Les 17 et 18 février 2025, la Commission Vérité et Réconciliation (CVR) a organisé deux rencontres dans les communes de Marangara (Ngozi) et Ntega (Kirundo), épicentres de la crise de 1988. Ces réunions visent à relancer les enquêtes sur ce conflit meurtrier, tout en encourageant les témoignages pour faire la lumière sur les causes des violences et promouvoir la réconciliation nationale. Un passé douloureux à revisiter pour construire l’avenir.
Au chef-lieu de la commune Marangara, la secrétaire de la Commission Vérité et Réconciliation, Mme Léa Pascasie Nzigamasabo, a insisté sur l’importance de revisiter les traumatismes du passé. «Certains préféreraient oublier, mais nous ne pouvons pas construire un avenir pacifique sans comprendre les causes de nos divisions», a-t-elle déclaré. Elle a comparé cette démarche à celle d’un médecin qui doit d’abord diagnostiquer une maladie avant de la soigner. Pour la Commission , il est essentiel d’identifier les racines des conflits interburundais, notamment les clivages ethniques, afin de bâtir une société unie et apaisée.
« Un médecin doit d’abord diagnostiquer un malade avant de le soigner. »
— Mme Léa Pascasie, secrétaire de la Commission Vérité et Réconciliation à Marangara/Ngozi

« La vérité ne pourrit jamais », a rappelé le Président de la Commission Vérité et Réconciliation , Ambassadeur Pierre Claver Ndayicariye, à Marangara, en saluant le courage des témoins. Ces mots résument l’esprit des rencontres : faire émerger la vérité pour guérir les blessures du passé.
Des témoignages divergents sur les origines de la crise
Les récits recueillis lors des rencontres ont révélé des versions contrastées des événements. Certains témoins ont évoqué des tracts du mouvement rebelle PALIPEHUTU-FNL qui auraient alimenté la peur d’un massacre des Bahutu par les Batutsi. D’autres ont accusé un certain Réverien, un Tutsi de Ntega, d’être en possession d’une arme à feu et d’avoir tué un Muhutu, déclenchant une spirale de violences. Des réunions organisées par l’administration locale en commune Marangara étaient caractérisés par des messages codés qui incitaient à la haine et la panique au sein de la population. Ces divergences illustrent la complexité de la crise, où chaque communauté rejette la responsabilité sur l’autre.
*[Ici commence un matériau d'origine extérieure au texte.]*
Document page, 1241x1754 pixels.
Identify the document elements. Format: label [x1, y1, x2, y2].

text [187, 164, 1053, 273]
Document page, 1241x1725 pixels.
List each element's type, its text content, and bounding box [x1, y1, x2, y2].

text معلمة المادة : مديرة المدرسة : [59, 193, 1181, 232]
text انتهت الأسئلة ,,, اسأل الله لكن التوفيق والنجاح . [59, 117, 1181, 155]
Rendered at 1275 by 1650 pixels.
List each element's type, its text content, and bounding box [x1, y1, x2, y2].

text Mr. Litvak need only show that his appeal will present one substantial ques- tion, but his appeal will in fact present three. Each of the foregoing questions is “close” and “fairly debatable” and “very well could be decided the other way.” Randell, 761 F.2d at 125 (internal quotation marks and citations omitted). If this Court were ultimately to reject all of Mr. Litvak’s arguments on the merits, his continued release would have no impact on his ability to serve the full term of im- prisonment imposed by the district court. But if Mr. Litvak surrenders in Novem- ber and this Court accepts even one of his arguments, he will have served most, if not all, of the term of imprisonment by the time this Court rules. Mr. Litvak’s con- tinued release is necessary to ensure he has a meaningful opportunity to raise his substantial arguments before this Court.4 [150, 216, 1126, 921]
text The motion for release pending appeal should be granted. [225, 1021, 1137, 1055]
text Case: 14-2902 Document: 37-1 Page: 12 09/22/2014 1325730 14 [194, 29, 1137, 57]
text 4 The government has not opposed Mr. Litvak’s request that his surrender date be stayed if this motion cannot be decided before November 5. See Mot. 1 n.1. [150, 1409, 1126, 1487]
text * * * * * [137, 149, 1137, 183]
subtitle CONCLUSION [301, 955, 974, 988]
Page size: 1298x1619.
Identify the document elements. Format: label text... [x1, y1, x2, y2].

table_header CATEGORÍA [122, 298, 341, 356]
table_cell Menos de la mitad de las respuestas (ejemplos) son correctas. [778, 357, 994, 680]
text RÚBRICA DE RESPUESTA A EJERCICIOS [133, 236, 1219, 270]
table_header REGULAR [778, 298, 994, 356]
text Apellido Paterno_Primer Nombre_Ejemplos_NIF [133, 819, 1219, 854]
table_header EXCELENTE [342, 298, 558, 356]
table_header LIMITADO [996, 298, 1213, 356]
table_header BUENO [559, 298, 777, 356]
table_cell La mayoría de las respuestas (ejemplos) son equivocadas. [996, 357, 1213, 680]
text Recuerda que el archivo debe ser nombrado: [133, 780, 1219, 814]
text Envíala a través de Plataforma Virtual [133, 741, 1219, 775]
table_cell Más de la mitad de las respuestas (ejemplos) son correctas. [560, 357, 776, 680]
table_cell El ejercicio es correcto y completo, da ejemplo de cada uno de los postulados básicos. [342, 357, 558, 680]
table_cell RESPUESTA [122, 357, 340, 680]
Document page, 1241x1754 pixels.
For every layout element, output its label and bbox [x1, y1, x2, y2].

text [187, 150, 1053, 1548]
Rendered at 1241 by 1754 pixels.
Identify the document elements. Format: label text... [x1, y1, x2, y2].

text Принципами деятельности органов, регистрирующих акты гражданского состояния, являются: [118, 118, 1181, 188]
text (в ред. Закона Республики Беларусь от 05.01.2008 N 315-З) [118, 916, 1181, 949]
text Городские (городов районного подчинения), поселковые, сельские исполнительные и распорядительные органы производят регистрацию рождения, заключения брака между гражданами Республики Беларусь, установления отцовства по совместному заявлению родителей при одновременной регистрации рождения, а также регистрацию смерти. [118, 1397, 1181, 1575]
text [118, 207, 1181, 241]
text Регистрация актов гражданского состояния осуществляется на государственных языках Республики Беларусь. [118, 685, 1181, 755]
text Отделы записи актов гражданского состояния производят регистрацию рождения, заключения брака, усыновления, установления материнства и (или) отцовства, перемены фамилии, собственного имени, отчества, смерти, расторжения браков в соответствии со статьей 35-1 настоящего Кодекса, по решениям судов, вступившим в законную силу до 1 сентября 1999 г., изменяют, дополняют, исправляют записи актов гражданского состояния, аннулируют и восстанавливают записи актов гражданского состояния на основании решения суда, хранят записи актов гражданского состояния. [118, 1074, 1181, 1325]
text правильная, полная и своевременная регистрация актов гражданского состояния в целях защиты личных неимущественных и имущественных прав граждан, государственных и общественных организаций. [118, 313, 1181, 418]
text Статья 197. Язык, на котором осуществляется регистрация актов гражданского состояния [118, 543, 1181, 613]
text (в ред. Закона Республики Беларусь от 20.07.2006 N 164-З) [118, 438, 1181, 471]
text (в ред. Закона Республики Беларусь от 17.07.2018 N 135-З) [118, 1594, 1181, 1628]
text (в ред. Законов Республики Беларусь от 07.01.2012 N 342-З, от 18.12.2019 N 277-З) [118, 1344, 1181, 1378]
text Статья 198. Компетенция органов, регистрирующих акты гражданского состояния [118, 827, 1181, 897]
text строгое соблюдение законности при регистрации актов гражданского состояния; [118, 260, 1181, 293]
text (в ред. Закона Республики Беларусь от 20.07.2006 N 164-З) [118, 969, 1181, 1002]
Une des séances d’écoute des témoignages sur la crise de 1988 dans la commune de Ntega/Kirundo
«Les corps des premières victimes ont été jetés dans la rivière Ndurumu, d’autres ont été enterrés dans des endroits devenus des cimetières», ont rapporté des témoins. Ces récits soulignent l’ampleur des violences et la difficulté d’identifier les fosses communes.
Vers une réconciliation nationale
Malgré les divergences, les habitants de Marangara et Ntega ont salué les efforts de la Commission de promouvoir la réconciliation. «Nous voulons vivre en paix, sans distinctions ethniques», ont-ils affirmé. L’Ambassadeur Ndayicariye a appelé les Burundais à devenir des messagers de la paix et de la vérité. «Nous devons léguer à nos enfants un pays réconcilié, et non un pays divisé par les traumatismes du passé», a-t-il insisté. «Ces rencontres ne sont qu’un début», a déclaré le Président de la Commission Vérité et Réconciliation , annonçant la reprise prochaine des enquêtes. La Commission prévoit d’exhumer d’autres fosses communes et de poursuivre les auditions pour approfondir la quête de vérité.
« La vérité ne pourrit jamais. »
— Amb. Pierre Claver Ndayicariye, Président de la Commission Vérité et Réconciliation

Alors que le Burundi continue de se reconstruire, les rencontres de Marangara et Ntega rappellent que la réconciliation passe par la reconnaissance des souffrances passées. La Commission Vérité et Réconciliation , en relançant ces enquêtes, espère non seulement honorer la mémoire des victimes, mais aussi poser les fondations d’un avenir où Hutu, Tutsi et Twa pourront vivre ensemble, unis par une vérité enfin révélée.